Im folgenden „Hole“ sind zudem die beiden Töchter des Sängers zu hören, die beiden mittlerweile zehnjährigen Zwillinge Lily und Lila. Mit „Drag“ holen GREY DAZE noch einmal zum großen Wurf aus: Der Track wird vom mal melodiösen, dann wieder aggressiven Gesang navigiert und spiegelt neben Verlorenheit auch sehr viel Schönheit wider. Dagegen haben es die restlichen vier Stücke etwas schwer, auch wenn „Anything Anything“ mit Eingängigkeit punkten möchte – für meinen Geschmack rauscht der Song aber zu straight durch, gerade wenn man weiß, welch eine Kraft Chester Bennington aus seiner Stimme entwickeln konnte.
„The Phoenix“ ist nicht nur Musikhistorie
Auch wenn am Ende also die Spannungskurve etwas nach unten weist, ist „The Phoenix“ aber ein gutes Album. Gerade die erste Hälfte mit „Saturation (Strange Love)“, „Starting To Fly“ und „Holding You“ ist wirklich stark – und das geht über die musikhistorische Bedeutung, dass da eben der LINKIN‘ PARK-Sänger mit seiner ersten semiprofessionellen Band zu hören ist, hinaus. Da mit weiteren Scheiben von GREY DAZE nicht zu rechnen ist (das auf den ursprünglichen Platten vorhandene Songmaterial ist nunmehr ‚aufgebraucht‘), dürfen wir uns wenigstens über einen gediegenen Schlusspunkt freuen. Danke dafür!
„Während „Amends“ vor zwei Jahren noch recht unspektakulär vorbeirauschte, haben es die neuen Songs teilweise in sich“
Das sehe ich genau andersherum. „Amends“ war packend, vor allem die ruhigeren Stücke hatten eine hohe Emotionalität und wurden durch Chesters Stimme sehr intensiv (vielleicht spielt das Wissen um seinen tragischen Tod da ebenfalls eine Rolle).

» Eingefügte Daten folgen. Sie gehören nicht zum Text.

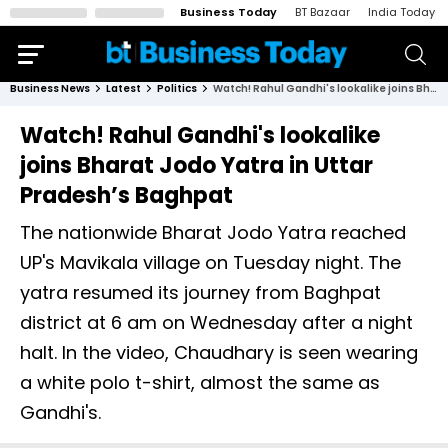
Business Today
BT Bazaar
India Today
Business News
Latest
Politics
Watch! Rahul Gandhi's lookalike joins Bharat Jodo Yatra in Uttar Pradesh’s Baghpat
Watch! Rahul Gandhi's lookalike
joins Bharat Jodo Yatra in Uttar
Pradesh’s Baghpat
The nationwide Bharat Jodo Yatra reached
UP's Mavikala village on Tuesday night. The
yatra resumed its journey from Baghpat
district at 6 am on Wednesday after a night
halt. In the video, Chaudhary is seen wearing
a white polo t-shirt, almost the same as
Gandhi's.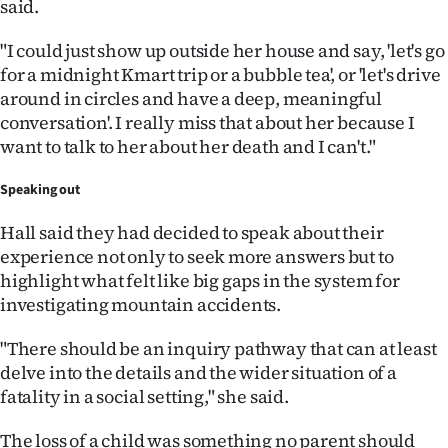
said.
"I could just show up outside her house and say, 'let's go
for a midnight Kmart trip or a bubble tea', or 'let's drive
around in circles and have a deep, meaningful
conversation'. I really miss that about her because I
want to talk to her about her death and I can't."
Speaking out
Hall said they had decided to speak about their
experience not only to seek more answers but to
highlight what felt like big gaps in the system for
investigating mountain accidents.
"There should be an inquiry pathway that can at least
delve into the details and the wider situation of a
fatality in a social setting," she said.
The loss of a child was something no parent should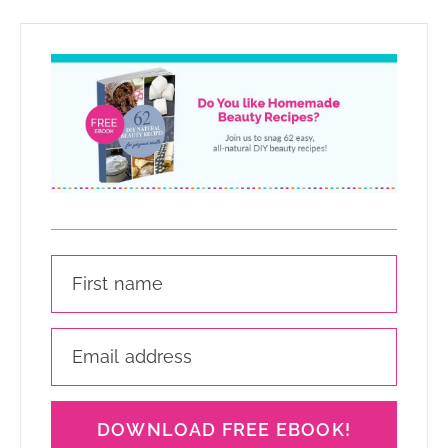
DOWNLOAD FREE EBOOK!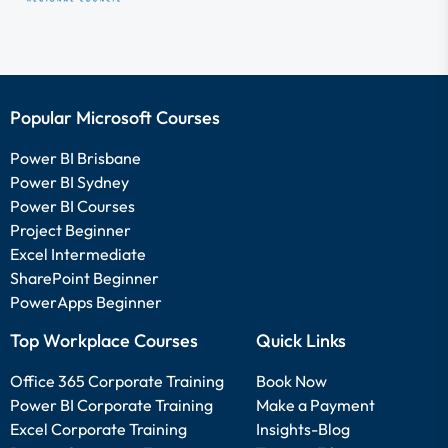
Popular Microsoft Courses
Power BI Brisbane
Power BI Sydney
Power BI Courses
Project Beginner
Excel Intermediate
SharePoint Beginner
PowerApps Beginner
Top Workplace Courses
Quick Links
Office 365 Corporate Training
Book Now
Power BI Corporate Training
Make a Payment
Excel Corporate Training
Insights-Blog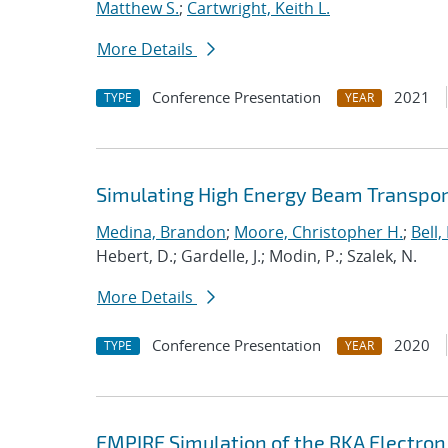
Matthew S.
;
Cartwright, Keith L.
More Details
Conference Presentation
2021
TYPE
YEAR
Simulating High Energy Beam Transport
Medina, Brandon
;
Moore, Christopher H.
;
Bell, 
Hebert, D.; Gardelle, J.; Modin, P.; Szalek, N.
More Details
Conference Presentation
2020
TYPE
YEAR
EMPIRE Simulation of the RKA Electron 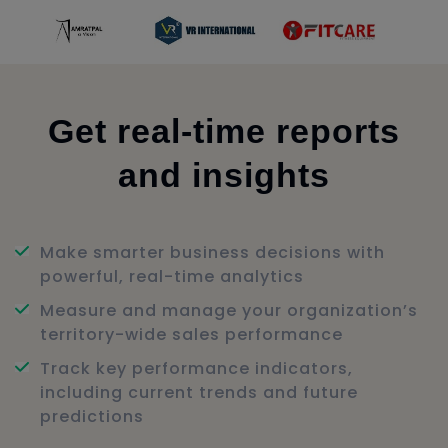
Get real-time reports
and insights
Make smarter business decisions with
powerful, real-time analytics
Measure and manage your organization’s
territory-wide sales performance
Track key performance indicators,
including current trends and future
predictions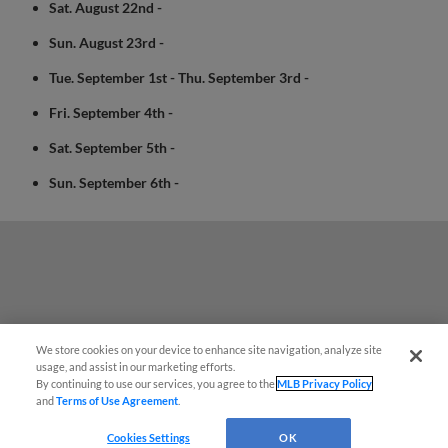
Sat. August 22nd -
Sun. August 23rd -
Tue. September 1st - Thu. September 3rd -
Fri. September 4th -
Sat. September 5th -
Sun. September 6th -
We store cookies on your device to enhance site navigation, analyze site
usage, and assist in our marketing efforts.
By continuing to use our services, you agree to the
MLB Privacy Policy
and
Terms of Use Agreement
.
Questions?
Cookies Settings
OK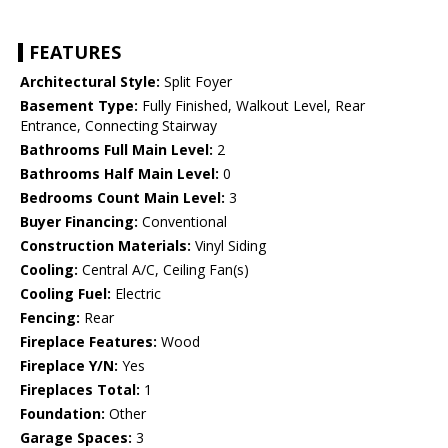
FEATURES
Architectural Style:
Split Foyer
Basement Type:
Fully Finished, Walkout Level, Rear
Entrance, Connecting Stairway
Bathrooms Full Main Level:
2
Bathrooms Half Main Level:
0
Bedrooms Count Main Level:
3
Buyer Financing:
Conventional
Construction Materials:
Vinyl Siding
Cooling:
Central A/C, Ceiling Fan(s)
Cooling Fuel:
Electric
Fencing:
Rear
Fireplace Features:
Wood
Fireplace Y/N:
Yes
Fireplaces Total:
1
Foundation:
Other
Garage Spaces:
3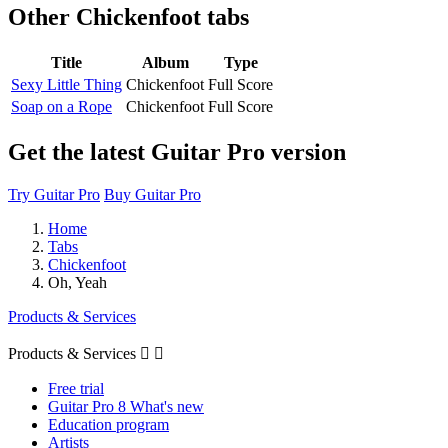
Other
Chickenfoot tabs
Title
Album
Type
Sexy Little Thing
Chickenfoot
Full Score
Soap on a Rope
Chickenfoot
Full Score
Get the latest Guitar Pro version
Try Guitar Pro
Buy Guitar Pro
Home
Tabs
Chickenfoot
Oh, Yeah
Products & Services
Products & Services


Free trial
Guitar Pro 8 What's new
Education program
Artists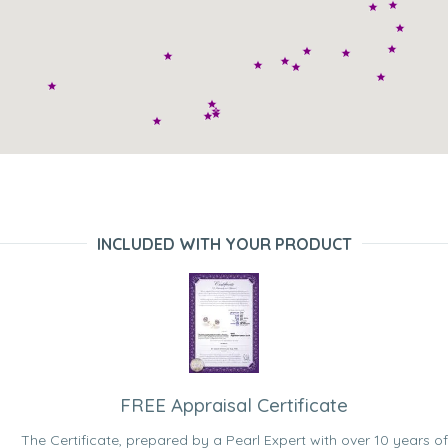
INCLUDED WITH YOUR PRODUCT
FREE Appraisal Certificate
The Certificate, prepared by a Pearl Expert with over 10 years of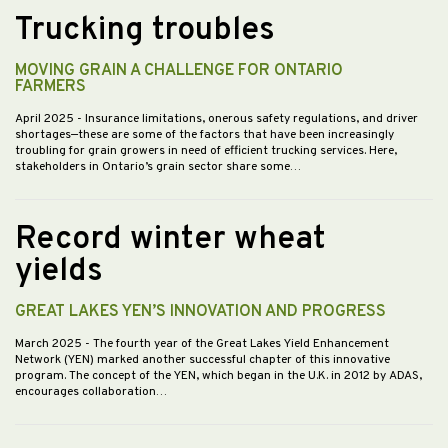
Trucking troubles
MOVING GRAIN A CHALLENGE FOR ONTARIO
FARMERS
April 2025
- Insurance limitations, onerous safety regulations, and driver
shortages—these are some of the factors that have been increasingly
troubling for grain growers in need of efficient trucking services. Here,
stakeholders in Ontario’s grain sector share some…
Record winter wheat
yields
GREAT LAKES YEN’S INNOVATION AND PROGRESS
March 2025
- The fourth year of the Great Lakes Yield Enhancement
Network (YEN) marked another successful chapter of this innovative
program. The concept of the YEN, which began in the U.K. in 2012 by ADAS,
encourages collaboration…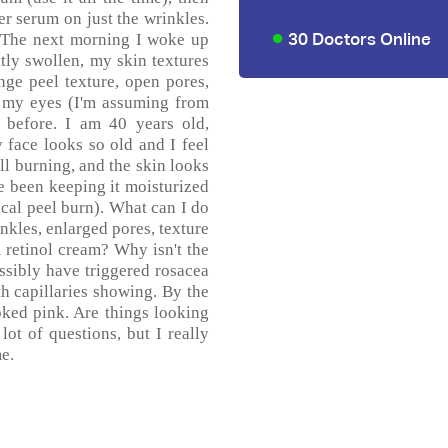
er serum on just the wrinkles.
30 Doctors Online
.) The next morning I woke up
ly swollen, my skin textures
ge peel texture, open pores,
r my eyes (I'm assuming from
e before. I am 40 years old,
face looks so old and I feel
ill burning, and the skin looks
ve been keeping it moisturized
ical peel burn). What can I do
nkles, enlarged pores, texture
m retinol cream? Why isn't the
ssibly have triggered rosacea
th capillaries showing. By the
oked pink. Are things looking
ot of questions, but I really
e.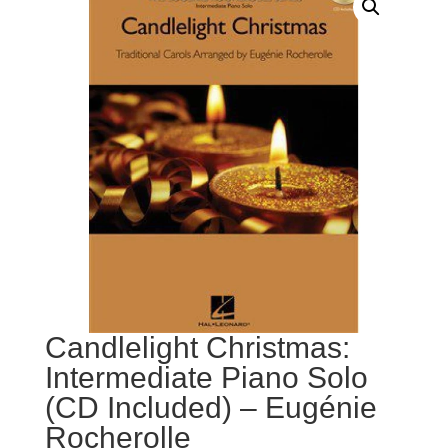
Candlelight Christmas:
Intermediate Piano Solo
(CD Included) – Eugénie
Rocherolle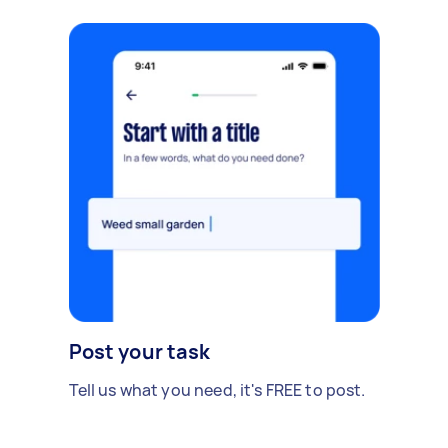
Post your task
Tell us what you need, it's FREE to post.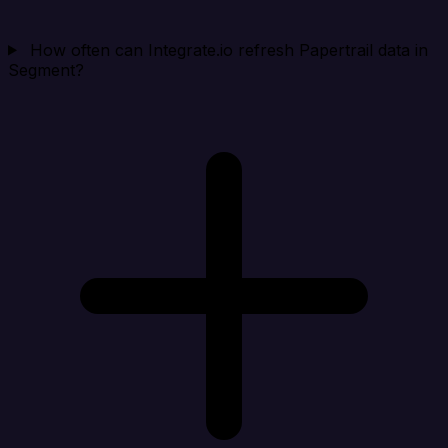
How often can Integrate.io refresh Papertrail data in
Segment?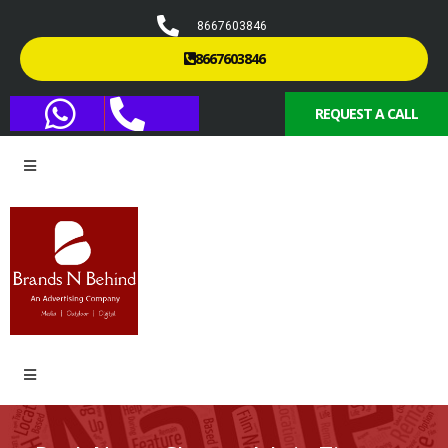
8667603846
8667603846
REQUEST A CALL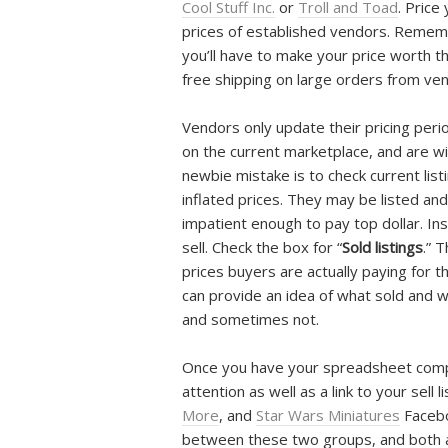
Cool Stuff Inc.
or
Troll and Toad
. Price
prices of established vendors. Rememb
you’ll have to make your price worth th
free shipping on large orders from ve
Vendors only update their pricing peri
on the current marketplace, and are wi
newbie mistake is to check current list
inflated prices. They may be listed an
impatient enough to pay top dollar. In
sell. Check the box for “
Sold listings
.” 
prices buyers are actually paying for t
can provide an idea of what sold and wh
and sometimes not.
Once you have your spreadsheet comple
attention as well as a link to your sell l
More
, and
Star Wars Miniatures
Facebo
between these two groups, and both are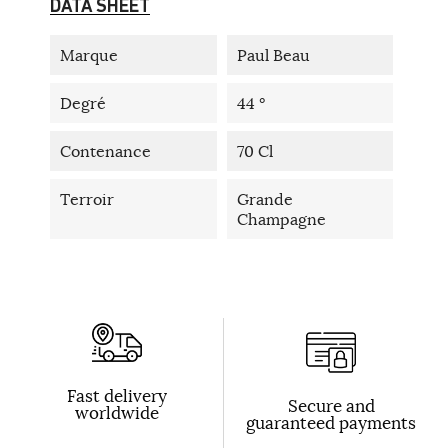
DATA SHEET
Marque
Paul Beau
Degré
44 °
Contenance
70 Cl
Terroir
Grande
Champagne
Fast delivery
Secure and
worldwide
guaranteed payments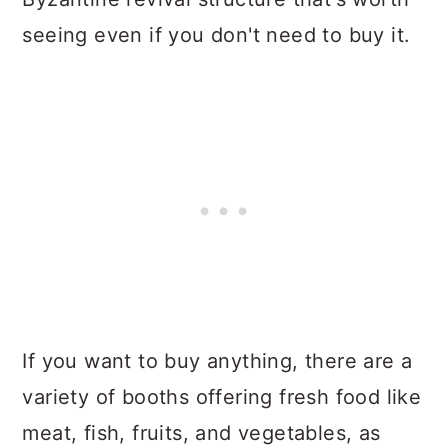
seeing even if you don't need to buy it.
If you want to buy anything, there are a
variety of booths offering fresh food like
meat, fish, fruits, and vegetables, as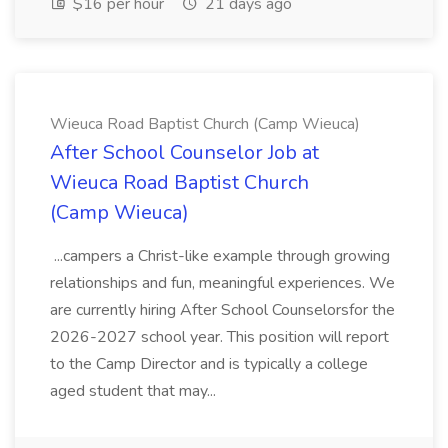
$16 per hour
21 days ago
Wieuca Road Baptist Church (Camp Wieuca)
After School Counselor Job at
Wieuca Road Baptist Church
(Camp Wieuca)
...campers a Christ-like example through growing
relationships and fun, meaningful experiences. We
are currently hiring After School Counselorsfor the
2026-2027 school year. This position will report
to the Camp Director and is typically a college
aged student that may...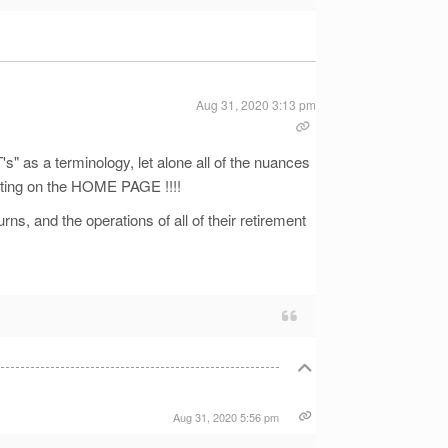
Aug 31, 2020 3:13 pm
 as a terminology, let alone all of the nuances
sting on the HOME PAGE !!!!
urns, and the operations of all of their retirement
Aug 31, 2020 5:56 pm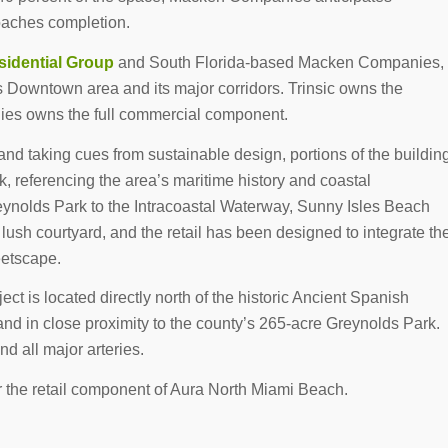
roaches completion.
sidential Group
and South Florida-based Macken Companies,
ty’s Downtown area and its major corridors. Trinsic owns the
nies owns the full commercial component.
 and taking cues from sustainable design, portions of the buildin
rk, referencing the area’s maritime history and coastal
eynolds Park to the Intracoastal Waterway, Sunny Isles Beach
 lush courtyard, and the retail has been designed to integrate th
eetscape.
ct is located directly north of the historic Ancient Spanish
d in close proximity to the county’s 265-acre Greynolds Park.
d all major arteries.
or the retail component of Aura North Miami Beach.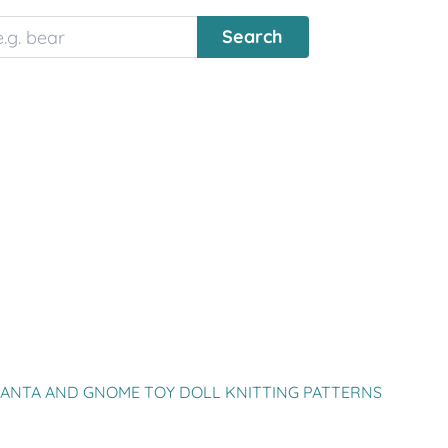
SANTA AND GNOME TOY DOLL KNITTING PATTERNS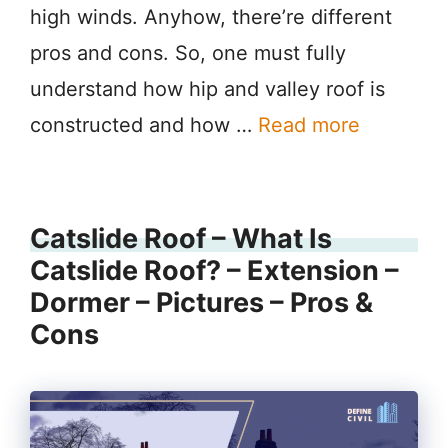
high winds. Anyhow, there’re different
pros and cons. So, one must fully
understand how hip and valley roof is
constructed and how …
Read more
Catslide Roof – What Is
Catslide Roof? – Extension –
Dormer – Pictures – Pros &
Cons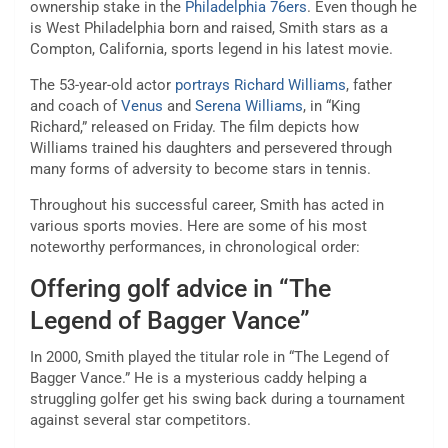
ownership stake in the
Philadelphia 76ers
. Even though he
is West Philadelphia born and raised, Smith stars as a
Compton, California, sports legend in his latest movie.
The 53-year-old actor
portrays Richard Williams
, father
and coach of
Venus
and
Serena Williams
, in “King
Richard,” released on Friday. The film depicts how
Williams trained his daughters and persevered through
many forms of adversity to become stars in tennis.
Throughout his successful career, Smith has acted in
various sports movies. Here are some of his most
noteworthy performances, in chronological order:
Offering golf advice in “The
Legend of Bagger Vance”
In 2000, Smith played the titular role in “The Legend of
Bagger Vance.” He is a mysterious caddy helping a
struggling golfer get his swing back during a tournament
against several star competitors.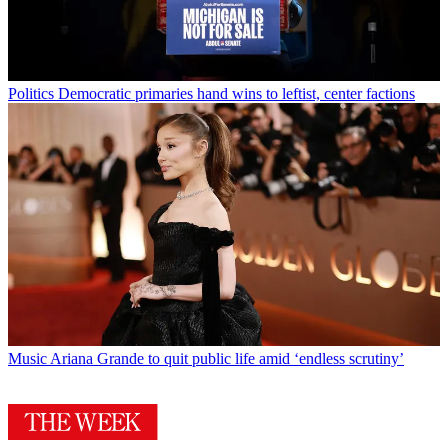
Politics
Democratic primaries hand wins to leftist, center factions
Music
Ariana Grande to quit public life amid ‘endless scrutiny’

Die neue dagegen rauscht ohne wirkliche Highlights vorbei. Kein schlechtes Album und für so Ami-Alternative/Grunge schon okay, aber auch nichts wirklich besonderes. Ohne Chester würde es heutzutage wohl kaum wen hinterm Ofen vorlocken.
Eigtl. 5 Punkte, da es aber durch die Neueinspielung der Instrumente und den Originalvocals (und vor allem der Einwilligung der Familie) ein sympathisches Projekt ist, leg ich noch einen drauf.